STRUCTURAL TRANSFORMATION

 defining characteristics of economic development is the structural transformation


o early stages of economic development, agriculture dominates both GDP and employment
shares in the economy
o shift of sector proportions away from agriculture toward industry and services
o migration of rural to urban
o structural transformation PHASES
1. increase in output per worker (average labor productivity)
 creates surplus in rural economy
2. transfer of surplus from agri to non-agri
 direct taxation
 indirect other govt intervention
3. progressive integration of agri and non-agri
4. agri fully integrated in the macroecon
 decline in the relative size of the agriculture share in income = demand for food grows more
slowly than income
o Engel’s law- proportion of income spent on food declines as income rises
 The concentration of poverty in rural areas that it is implied by the gap between rural employment
shares and agriculture’s share in GDP also implies that average labor productivity tends to be
higher in nonagricultural sectors.
 Growth in agricultural productivity plays a critical role in facilitating the release of labor and capital
from agriculture for employment in industry and services.

TWO SECTOR MODELS


 Dual-sector growth models provide a stylized depiction of the interactions between the
agricultural and nonagricultural sectors of the economy, specifying the conditions under which
labor and capital migrate from agriculture to nonagriculture. The dominant dual-sector model,
developed by Lewis and elaborated by Fei and Ranis, assumes that the defining characteristic
differentiating agriculture from nonagriculture is the existence of surplus labor with low or zero
marginal product.


 At point g: MPL =0
 The Lewis and Fei-Ranis models were widely misinterpreted by policy makers in developing
countries as a justification for ignoring agriculture’s potential contributions to growth and
concentrating investment on industrial development.
 Subsequent research demonstrated a more nuanced role for agriculture in economic growth by
considering intersectoral linkages.

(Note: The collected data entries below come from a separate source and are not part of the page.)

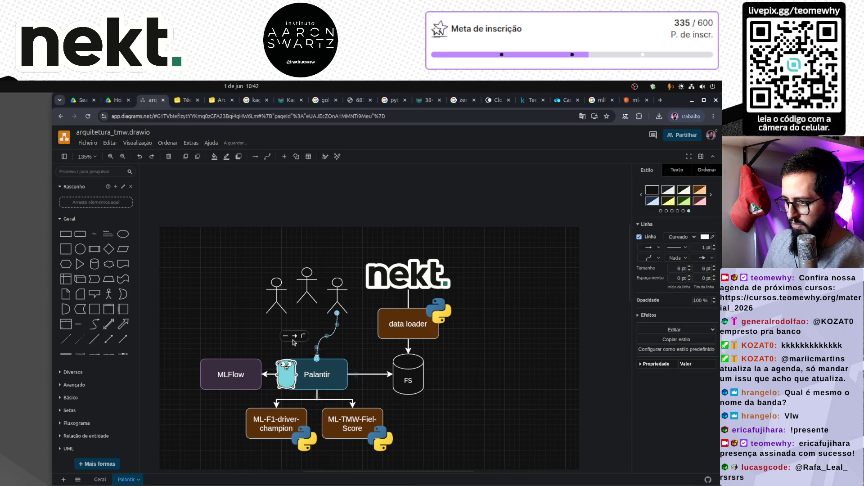
key(ctrl+shift+z)
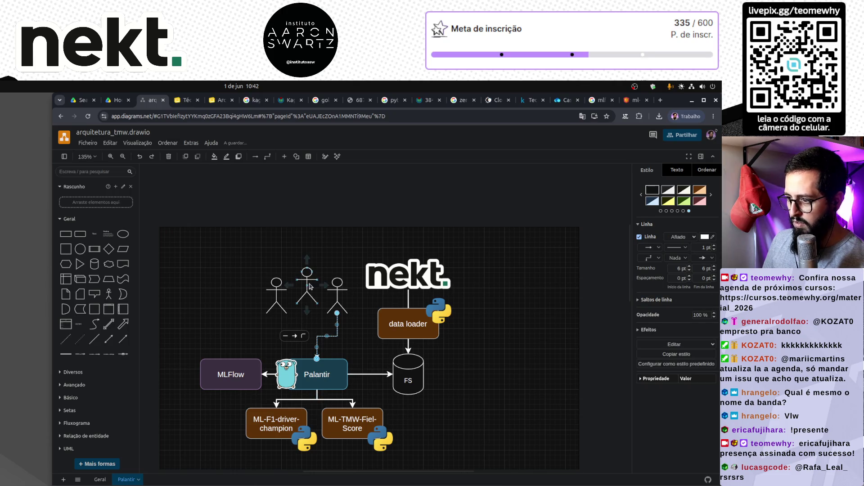
Step: Connect the middle and left figures to Palantir's top and make their connectors curved
click(310, 286)
drag(307, 319, 317, 367)
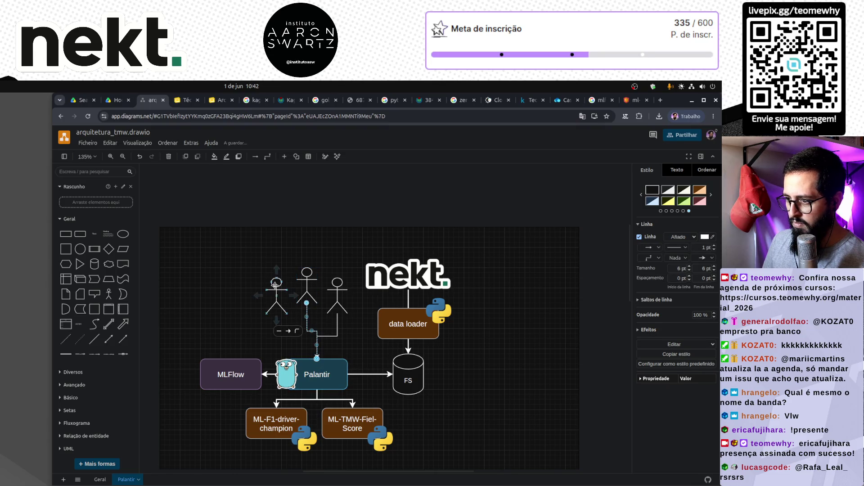
click(277, 292)
mouse_move(277, 320)
mouse_down()
mouse_move(297, 329)
mouse_move(317, 362)
mouse_up()
click(236, 332)
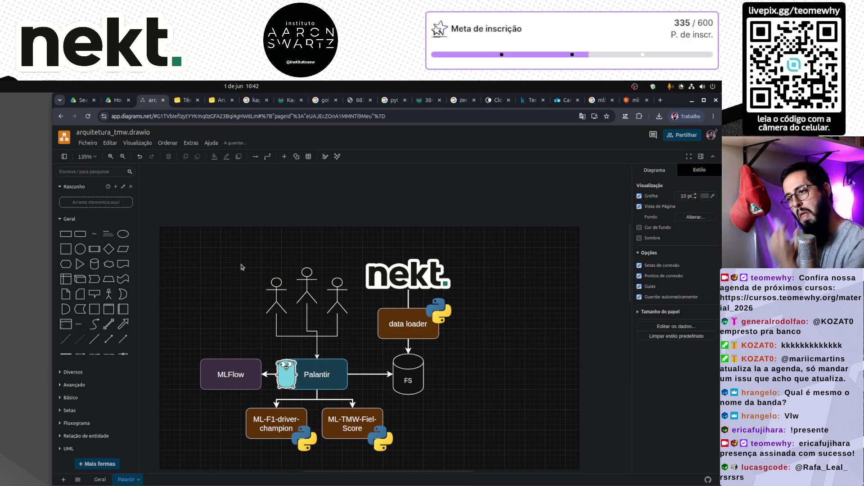
click(304, 335)
shift+click(308, 332)
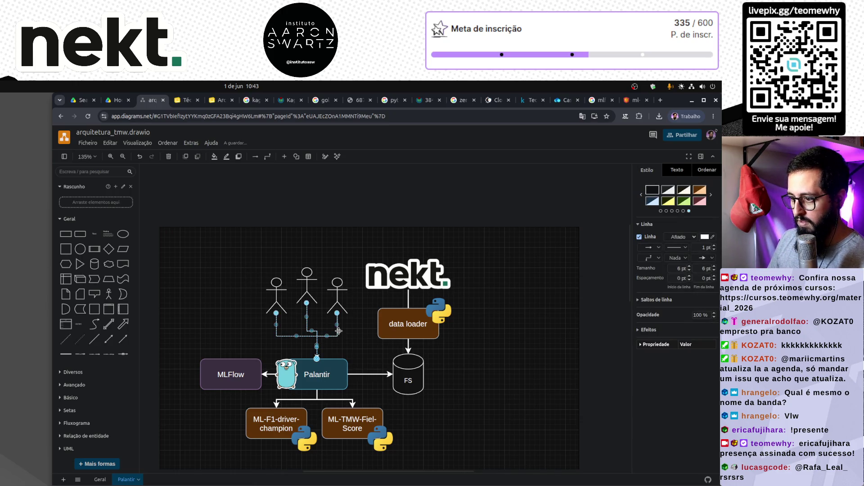
click(659, 258)
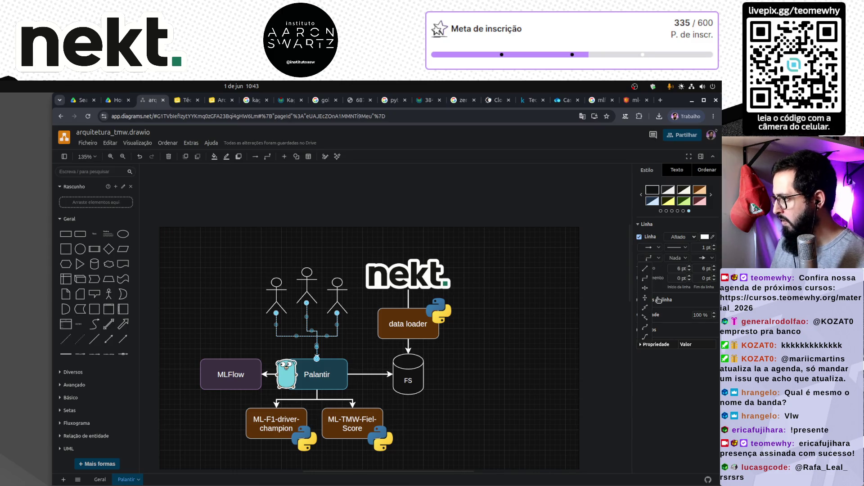
click(646, 330)
click(492, 377)
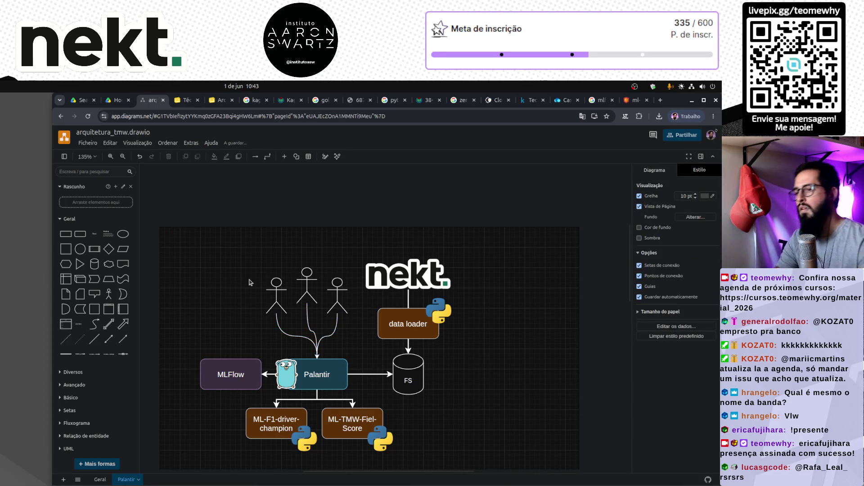
Step: Shift the figures slightly right and switch the left and middle connectors to sharp elbow routing
drag(243, 265, 354, 326)
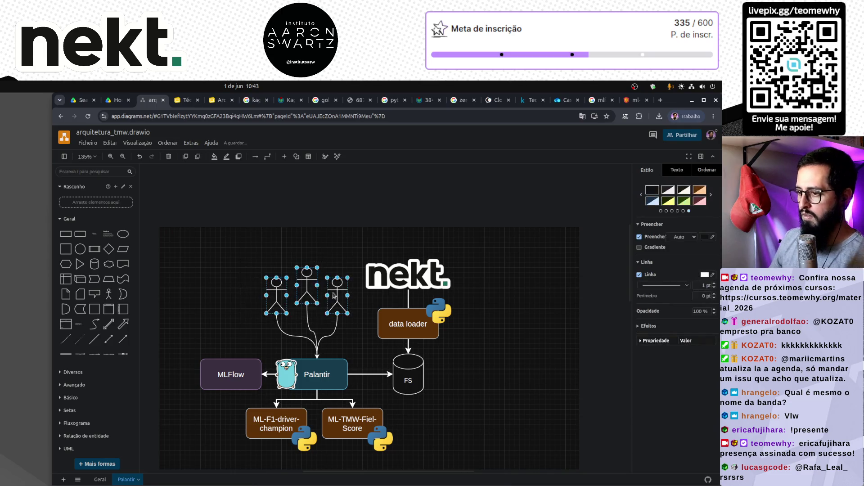
drag(337, 290, 348, 291)
click(202, 323)
scroll(220, 317, down, 3)
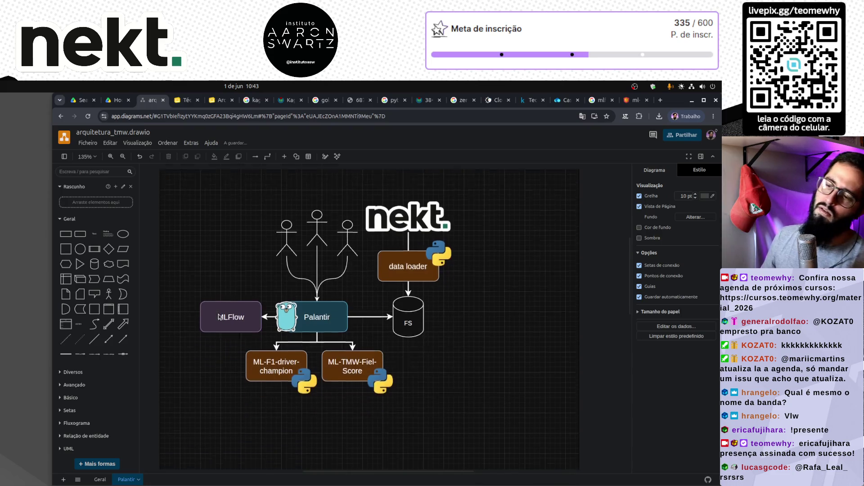
scroll(225, 233, up, 3)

Building on the Lewis linkages, through which agriculture
supplies labor and capital to nonagriculture
o Johnston and Mellor compiled a broader list of linkages,
1. agriculture’s role in supplying food for non-agricultural laborers
2. agriculture’s importance in earning the foreign exchange necessary to finance
industrialization
3. agriculture’s role as a source of demand for the output of the nonagriculture
sector
 Intersectoral linkages also include the benefits to investment from agricultural price
stabilization and agriculture’s contribution to growth by supporting improved nutrition (and
health) of the labor force. Agriculture provides a potent vehicle for addressing poverty, much of
which is concentrated in the rural population. These contributions are direct and indirect and
include both those employed in agriculture and net food consumers for whom agricultural growth
reduces the price of food, often the major share of the household expenditures.
 On average, a 1 percent increase in aggregate GDP originating in agriculture has about three
times the effect in reducing national poverty as a 1 percent increase in aggregate GDP
originating in nonagriculture.
• Three mutually reinforcing avenues, through which agriculture can
provide a pathway out of poverty, are
increased on-farm output
increased engagement in rural labor markets and nonfarm rural employment
and
migration to cities.
• Although many middle-income countries have grown out of their
dependence on agriculture, it is clear that agriculture still has a central role
to play in the development of some of today’s most challenging regions,
large parts of sub-Saharan Africa in particular.